- _EXERCISE OBJECTIVE_:
Which names appear inside square brackets in the forum thread below?

Post 251, in which you write (and I quote):

"No, the appearance of something moving is relative.

Reality, however, cares not a whit for appearances. Either something is moving or it isn't, regardless of how it appears in your relative frame of reference."

Because you make this assertion, you also implicitly assert that you know it to be true, i.e. you can tell. I'm asking how. Please share your insight with me, by pointing out how you know that there's an absolute frame of reference. Where's the motionless object that serves as our absolute reference point?

Is merely asking sufficient, or do you require that I get down on my knees and pray?

[Oberon]

Hey Gary... I could use a little help here. Have you ever taught a pig to sing?

[Southack]

Reality, however, cares not a whit for appearances. Either something is moving or it isn't, regardless of how it appears in your relative frame of reference. - Southack

"Because you make this assertion, you also implicitly assert that you know it to be true, i.e. you can tell [that something isn't moving]." - Oberon

No, by making that assertation, I am pointing out that Reality doesn't care whether we can "tell" or not.

[cinFLA]

Except that if gravity propagated at the speed of light, the earth would long ago have ceased to orbit the sun.

Why?

[mdmathis6]

"Sadly, there are many in this forum who have absolutely no idea of the gravity of this discovery."

Yes...'tis a weighty issue indeed!

- _RECORDED INFORMATION_:
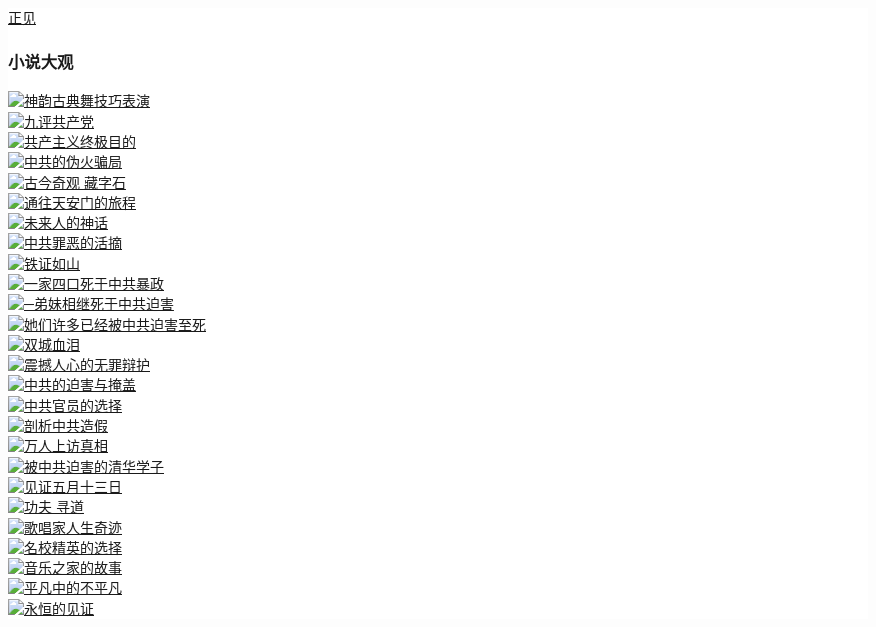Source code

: <a href="https://di88ceki78g29.cloudfront.net/8?pgyhomfw" target="_blank">正见</a></p></td></tr><tr><td width="742"><h3><p><strong>小说大观</strong></p></h3></td><td VALIGN=TOP rowspan=50><a href="https://d2gyy5jlfchg35.cloudfront.net/video/play/1034.html" target="_blank"><img width="130" src="https://raw.githubusercontent.com/1992513/djy/master/gb/130/gudianwu.jpg" title="神韵古典舞技巧表演" alt="神韵古典舞技巧表演"></a><br><a href="https://d2gyy5jlfchg35.cloudfront.net/video/play/1154.html" target="_blank"><img width="130" src="https://raw.githubusercontent.com/1992513/djy/master/gb/130/9ping.jpg" title="九评共产党" alt="九评共产党"></a><br><a href="https://d2gyy5jlfchg35.cloudfront.net/video/play/1118.html" target="_blank"><img width="130" src="https://raw.githubusercontent.com/1992513/djy/master/gb/130/communism.jpg" title="共产主义终极目的" alt="共产主义终极目的"></a><br><a href="https://d2gyy5jlfchg35.cloudfront.net/video/play/1.html" target="_blank"><img width="130" src="https://raw.githubusercontent.com/1992513/djy/master/gb/130/weihuo.jpg" title="中共的伪火骗局" alt="中共的伪火骗局"></a><br><a href="https://d2gyy5jlfchg35.cloudfront.net/video/play/2.html" target="_blank"><img width="130" src="https://raw.githubusercontent.com/1992513/djy/master/gb/130/changzhi.jpg" title="古今奇观 藏字石" alt="古今奇观 藏字石"></a><br><a href="https://d2gyy5jlfchg35.cloudfront.net/video/play/1044.html" target="_blank"><img width="130" src="https://raw.githubusercontent.com/1992513/djy/master/gb/130/tianan.jpg" title="通往天安门的旅程" alt="通往天安门的旅程"></a><br><a href="https://d2gyy5jlfchg35.cloudfront.net/video/play/49.html" target="_blank"><img width="130" src="https://raw.githubusercontent.com/1992513/djy/master/gb/130/weilai.jpg" title="未来人的神话" alt="未来人的神话"></a><br><a href="https://d2gyy5jlfchg35.cloudfront.net/video/play/1216.html" target="_blank"><img width="130" src="https://raw.githubusercontent.com/1992513/djy/master/gb/130/ji-zy.jpg" title="中共罪恶的活摘" alt="中共罪恶的活摘"></a><br><a href="https://d2gyy5jlfchg35.cloudfront.net/video/play/1080.html" target="_blank"><img width="130" src="https://raw.githubusercontent.com/1992513/djy/master/gb/130/huozhai.jpg" title="铁证如山" alt="铁证如山"></a><br><a href="https://d2gyy5jlfchg35.cloudfront.net/video/play/149.html" target="_blank"><img width="130" src="https://raw.githubusercontent.com/1992513/djy/master/gb/130/4ke.jpg" title="一家四口死于中共暴政" alt="一家四口死于中共暴政"></a><br><a href="https://d2gyy5jlfchg35.cloudfront.net/video/play/150.html" target="_blank"><img width="130" src="https://raw.githubusercontent.com/1992513/djy/master/gb/130/jie-di.jpg" title="─弟妹相继死于中共迫害" alt="─弟妹相继死于中共迫害"></a><br><a href="https://d2gyy5jlfchg35.cloudfront.net/video/play/154.html" target="_blank"><img width="130" src="https://raw.githubusercontent.com/1992513/djy/master/gb/130/ma-sj.jpg" title="她们许多已经被中共迫害至死" alt="她们许多已经被中共迫害至死"></a><br><a href="https://d2gyy5jlfchg35.cloudfront.net/video/play/153.html" target="_blank"><img width="130" src="https://raw.githubusercontent.com/1992513/djy/master/gb/130/shuan-cxl.jpg" title="双城血泪" alt="双城血泪"></a><br><a href="https://d2gyy5jlfchg35.cloudfront.net/video/play/21.html" target="_blank"><img width="130" src="https://raw.githubusercontent.com/1992513/djy/master/gb/130/wu-zbh.jpg" title="震撼人心的无罪辩护" alt="震撼人心的无罪辩护"></a><br><a href="https://d2gyy5jlfchg35.cloudfront.net/video/play/158.html" target="_blank"><img width="130" src="https://raw.githubusercontent.com/1992513/djy/master/gb/130/6c10-720.jpg" title="中共的迫害与掩盖" alt="中共的迫害与掩盖"></a><br><a href="https://d2gyy5jlfchg35.cloudfront.net/video/play/30.html" target="_blank"><img width="130" src="https://raw.githubusercontent.com/1992513/djy/master/gb/130/xian-z.jpg" title="中共官员的选择" alt="中共官员的选择"></a><br><a href="https://d2gyy5jlfchg35.cloudfront.net/video/play/3.html" target="_blank"><img width="130" src="https://raw.githubusercontent.com/1992513/djy/master/gb/130/1400l.jpg" title="剖析中共造假" alt="剖析中共造假"></a><br><a href="https://d2gyy5jlfchg35.cloudfront.net/video/play/1103.html" target="_blank"><img width="130" src="https://raw.githubusercontent.com/1992513/djy/master/gb/130/425.jpg" title="万人上访真相" alt="万人上访真相"></a><br><a href="https://d2gyy5jlfchg35.cloudfront.net/video/play/121.html" target="_blank"><img width="130" src="https://raw.githubusercontent.com/1992513/djy/master/gb/130/qing-h.jpg" title="被中共迫害的清华学子" alt="被中共迫害的清华学子"></a><br><a href="https://d2gyy5jlfchg35.cloudfront.net/video/play/14.html" target="_blank"><img width="130" src="https://raw.githubusercontent.com/1992513/djy/master/gb/130/jian-z513.jpg" title="见证五月十三日" alt="见证五月十三日"></a><br><a href="https://d2gyy5jlfchg35.cloudfront.net/video/play/1096.html" target="_blank"><img width="130" src="https://raw.githubusercontent.com/1992513/djy/master/gb/130/gongfu.jpg" title="功夫 寻道" alt="功夫 寻道"></a><br><a href="https://d2gyy5jlfchg35.cloudfront.net/video/play/1104.html" target="_blank"><img width="130" src="https://raw.githubusercontent.com/1992513/djy/master/gb/130/guangguimian.jpg" title="歌唱家人生奇迹" alt="歌唱家人生奇迹"></a><br><a href="https://d2gyy5jlfchg35.cloudfront.net/video/play/163.html" target="_blank"><img width="130" src="https://raw.githubusercontent.com/1992513/djy/master/gb/130/ming-jjy.jpg" title="名校精英的选择" alt="名校精英的选择"></a><br><a href="https://d2gyy5jlfchg35.cloudfront.net/video/play/18.html" target="_blank"><img width="130" src="https://raw.githubusercontent.com/1992513/djy/master/gb/130/yin-lj.jpg" title="音乐之家的故事" alt="音乐之家的故事"></a><br><a href="https://d2gyy5jlfchg35.cloudfront.net/video/play/33.html" target="_blank"><img width="130" src="https://raw.githubusercontent.com/1992513/djy/master/gb/130/ming-hsf.jpg" title="平凡中的不平凡" alt="平凡中的不平凡"></a><br><a href="https://github.com/1992513/www/blob/master/README.md?dfh#9" target="_blank"><img width="130" src="https://raw.githubusercontent.com/1992513/djy/master/gb/130/yong-h.jpg" title="永恒的见证"  alt="永恒的见证"></a><br><a href="https://github.com/1992513/djy/blob/master/gb/13/9/29/n3974789.md?dfh#1" target="_blank">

- _RESPONSE_:
Oberon, Southack, cinFLA, mdmathis6